AVX implementation of BLAKE2s
* cipher/Makefile.am: Add 'blake2s-amd64-avx.S'. * cipher/blake2.c (USE_AVX, _gry_blake2s_transform_amd64_avx): New. (BLAKE2S_CONTEXT) [USE_AVX]: Add 'use_avx'. (blake2s_transform): Rename to ... (blake2s_transform_generic): ... this. (blake2s_transform): New. (blake2s_final): Pass 'ctx' pointer to transform function instead of 'S'. (blake2s_init_ctx): Check HW features and enable AVX implementation if supported. * cipher/blake2s-amd64-avx.S: New. * configure.ac: Add 'blake2s-amd64-avx.lo'.
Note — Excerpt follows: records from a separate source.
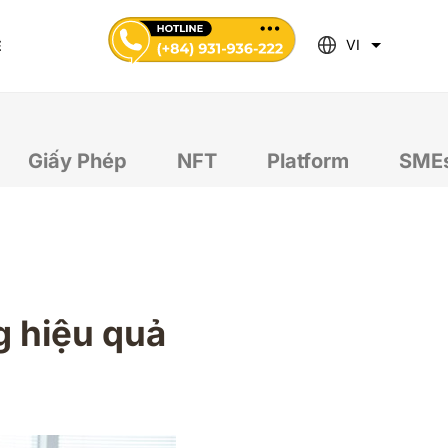
VI
Ệ
Giấy Phép
NFT
Platform
SMEs
g hiệu quả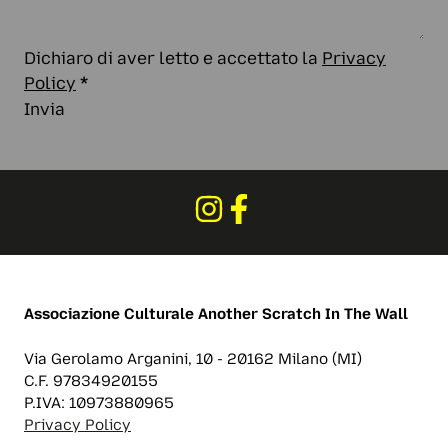
Dichiaro di aver letto e accettato la
Privacy
Policy
*
Invia
Associazione Culturale
Another Scratch In The Wall
Via Gerolamo Arganini, 10 - 20162 Milano (MI)
C.F. 97834920155
P.IVA: 10973880965
Privacy Policy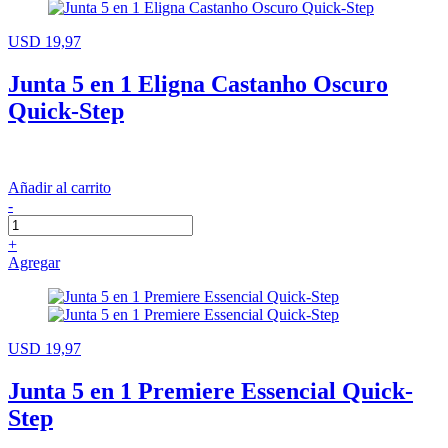
USD 19,97
Junta 5 en 1 Eligna Castanho Oscuro
Quick-Step
Añadir al carrito
-
+
Agregar
USD 19,97
Junta 5 en 1 Premiere Essencial Quick-
Step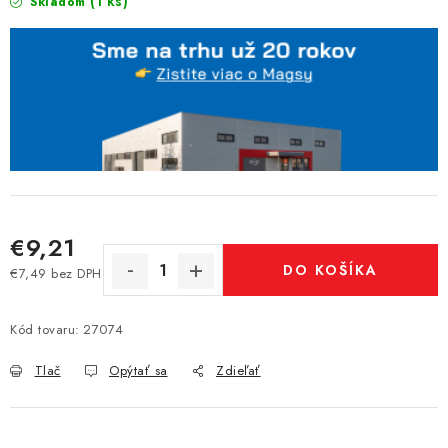
(1 ks)
Skladom
€9,21
DO KOŠÍKA
€7,49 bez DPH
Jednotková cena:
Kód tovaru:
27074
Tlač
Opýtať sa
Zdieľať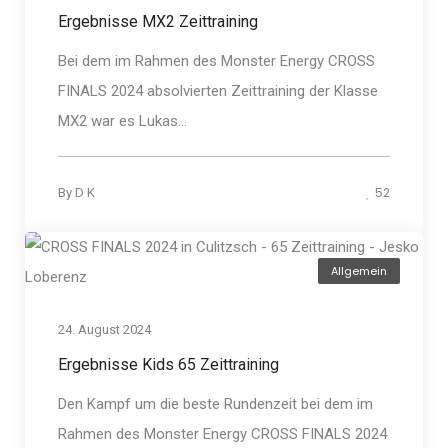
Ergebnisse MX2 Zeittraining
Bei dem im Rahmen des Monster Energy CROSS
FINALS 2024 absolvierten Zeittraining der Klasse
MX2 war es Lukas...
52
By
D K
Allgemein
24. August 2024
Ergebnisse Kids 65 Zeittraining
Den Kampf um die beste Rundenzeit bei dem im
Rahmen des Monster Energy CROSS FINALS 2024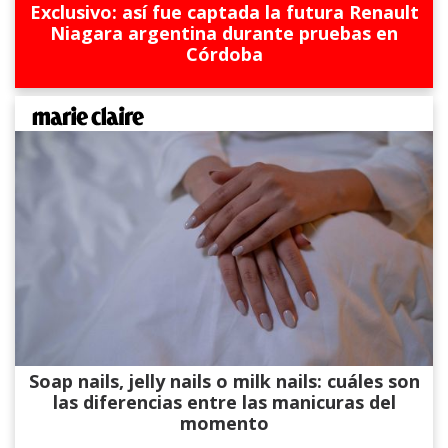
Exclusivo: así fue captada la futura Renault
Niagara argentina durante pruebas en
Córdoba
Soap nails, jelly nails o milk nails: cuáles son
las diferencias entre las manicuras del
momento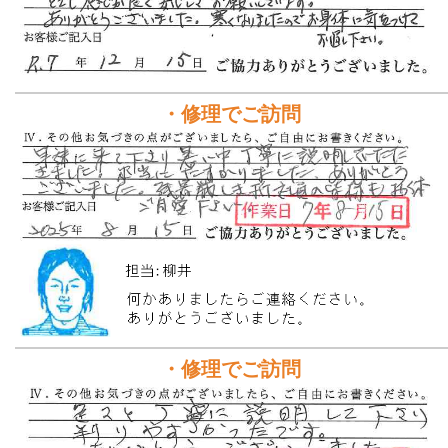
・修理でご訪問
・修理でご訪問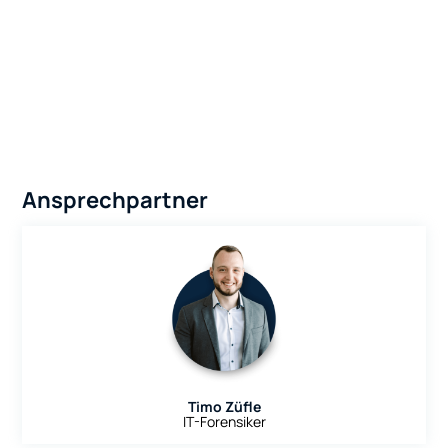
Ansprechpartner
Timo Züfle
IT-Forensiker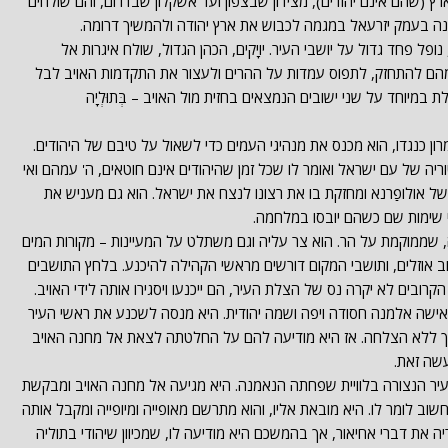
ץ (שהם אינם יהודים), מצידון שבצפון ועד אשקלון שבדרום, והם שולחים
ונה בעמק יזרעאל במגמה לכבוש את ארץ יהודה ולהמשיך דרומה.
ל פחד גדול על יושבי העיר. יויָקים, הכהן הגדול, שולח איגרות אל
ש מהם להתחזק, לתפוס עמדות על ההרים ולעצור את התקדמות האויב לבל
במיוחד על שני ישובים הנמצאים בחזית מול האויב – בְּתוּלְיָה
רון כנגדו, הוא מכנס את מנהיגי העמים כדי לשאול על טיבם של היהודים.
ריה של עם ישראל ואומר לו שכל זמן שהיהודים אינם חוטאים, ה' עמהם ואי
 אולופַרנא ומחזקת בו את רצונו לנצח את ישראל. הוא גם מעניש את
י שימות שם כשהם יובסו במלחמה.
יָה, שממוקמת על הר. הוא צר עליה וגם משתלט על המעיינות – מקורות המים
ב אוזלים, ותושבי המקום דורשים מראשי הקהילה להיכנע. בלחץ התושבים
בים לא יקרה נס של הצלת העיר, הם ייכנעו ויסגירו אותה לידי האויב.
אישה אלמנה חסודה ויפה ושמה יהודית. היא מנסה לשכנע את ראשי העיר
 אך ללא הצלחה. אז היא מודיעה להם על החלטתה לצאת אל מחנה האויב
שה זאת.
העיר הנצורה בלוויית שפחתה הנאמנה. היא מגיעה אל מחנה האויב ומבקשת
חשוב לומר לו. היא מובאת אליו, והוא מתרשם מאופייה ומיופייה ומקבל אותה
 את דברי אחיאור, אך בהמשכם היא מודיעה לו, שמכיוון שיהודי בתוליה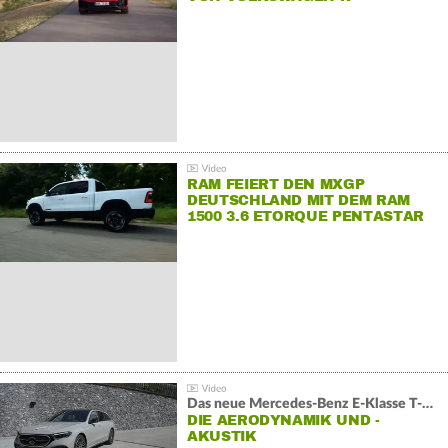
RAM FEIERT DEN MXGP
DEUTSCHLAND MIT DEM RAM
1500 3.6 ETORQUE PENTASTAR
V6
Das neue Mercedes-Benz E-Klasse T-Modell
DIE AERODYNAMIK UND -
AKUSTIK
Benchmark on Intel Core i7-4790K (4.0 Ghz, no turbo):
Before:
| nanosecs/byte mebibytes/sec cycles/byte
BLAKE2S_256 | 1.77 ns/B 538.2 MiB/s 7.09 c/B
After (~1.3x faster):
| nanosecs/byte mebibytes/sec cycles/byte
BLAKE2S_256 | 1.34 ns/B 711.4 MiB/s 5.36 c/B
- Signed-off-by: Jussi Kivilinna <jussi.kivilinna@iki.fi>